### Your instructions
Return every line of text from the items below verbatim, in the original order, leaving out the pictures themselves.
################
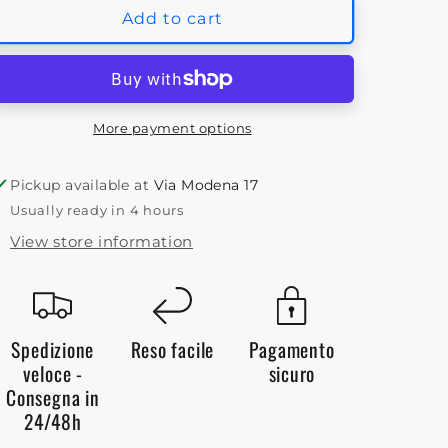
Adidas
Adidas
Add to cart
Adilette
Adilette
Shower
Shower
Ciabatte
Ciabatte
Unisex
Unisex
Bianco
Bianco
More payment options
Nero
Nero
Pickup available at
Via Modena 17
Usually ready in 4 hours
View store information
Spedizione
Reso facile
Pagamento
veloce -
sicuro
Consegna in
24/48h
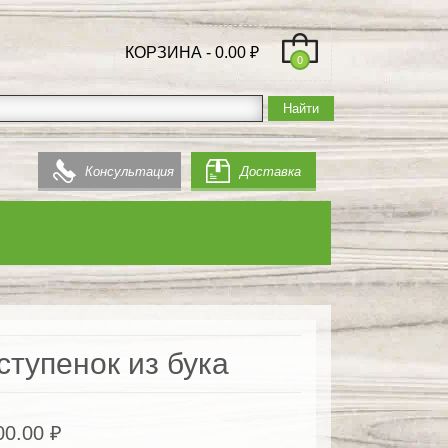
КОРЗИНА -
0.00
₽
0
Консультация
Доставка
ступенок из бука
00.00
₽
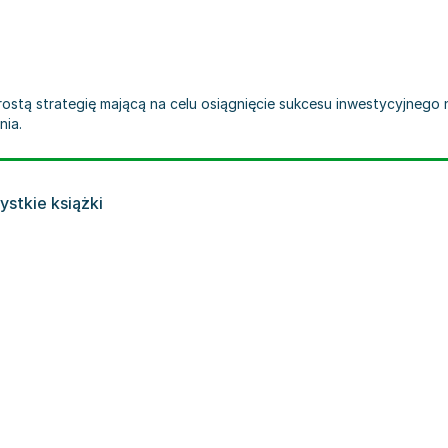
prostą strategię mającą na celu osiągnięcie sukcesu inwestycyjnego n
nia.
stkie książki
################
### Output for this task
Adidas
Adidas
Add to cart
Adilette
Adilette
Shower
Shower
Ciabatte
Ciabatte
Unisex
Unisex
Bianco
Bianco
More payment options
Nero
Nero
Pickup available at
Via Modena 17
Usually ready in 4 hours
View store information
Spedizione
Reso facile
Pagamento
veloce -
sicuro
Consegna in
24/48h
КОРЗИНА -
0.00
₽
0
Консультация
Доставка
ступенок из бука
00.00
₽
prostą strategię mającą na celu osiągnięcie sukcesu inwestycyjnego n
nia.
stkie książki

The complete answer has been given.